Data entries:
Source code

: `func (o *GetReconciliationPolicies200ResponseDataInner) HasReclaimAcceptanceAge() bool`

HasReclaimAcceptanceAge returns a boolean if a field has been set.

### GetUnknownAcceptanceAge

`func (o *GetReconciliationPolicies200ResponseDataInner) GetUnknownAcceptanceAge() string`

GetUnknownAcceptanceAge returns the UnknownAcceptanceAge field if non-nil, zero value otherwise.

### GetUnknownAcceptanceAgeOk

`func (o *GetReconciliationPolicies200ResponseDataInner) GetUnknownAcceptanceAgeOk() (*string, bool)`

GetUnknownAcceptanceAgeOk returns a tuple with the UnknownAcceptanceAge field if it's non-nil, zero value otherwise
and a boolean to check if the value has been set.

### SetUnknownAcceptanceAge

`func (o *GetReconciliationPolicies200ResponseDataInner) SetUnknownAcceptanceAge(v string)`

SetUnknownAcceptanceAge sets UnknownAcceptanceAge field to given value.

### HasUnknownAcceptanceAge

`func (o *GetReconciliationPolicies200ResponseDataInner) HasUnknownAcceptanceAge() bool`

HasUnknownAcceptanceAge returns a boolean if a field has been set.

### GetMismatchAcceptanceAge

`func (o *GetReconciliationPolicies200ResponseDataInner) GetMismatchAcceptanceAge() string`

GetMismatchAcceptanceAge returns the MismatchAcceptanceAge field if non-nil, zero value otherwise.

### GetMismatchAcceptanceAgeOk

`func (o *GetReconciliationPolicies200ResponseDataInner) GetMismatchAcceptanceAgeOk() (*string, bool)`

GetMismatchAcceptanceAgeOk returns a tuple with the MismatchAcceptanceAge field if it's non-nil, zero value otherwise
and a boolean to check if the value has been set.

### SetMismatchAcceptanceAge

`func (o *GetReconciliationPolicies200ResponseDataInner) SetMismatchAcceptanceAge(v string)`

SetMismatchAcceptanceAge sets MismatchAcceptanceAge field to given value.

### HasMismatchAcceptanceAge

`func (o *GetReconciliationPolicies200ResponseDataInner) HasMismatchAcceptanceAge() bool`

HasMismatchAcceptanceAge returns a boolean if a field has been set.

## Try it
Up to and including the line that contains "GetUnknownAcceptanceAge returns the", output the records above exactly, beginning with their first line.

## Result of this exercise
Source code

: `func (o *GetReconciliationPolicies200ResponseDataInner) HasReclaimAcceptanceAge() bool`

HasReclaimAcceptanceAge returns a boolean if a field has been set.

### GetUnknownAcceptanceAge

`func (o *GetReconciliationPolicies200ResponseDataInner) GetUnknownAcceptanceAge() string`

GetUnknownAcceptanceAge returns the UnknownAcceptanceAge field if non-nil, zero value otherwise.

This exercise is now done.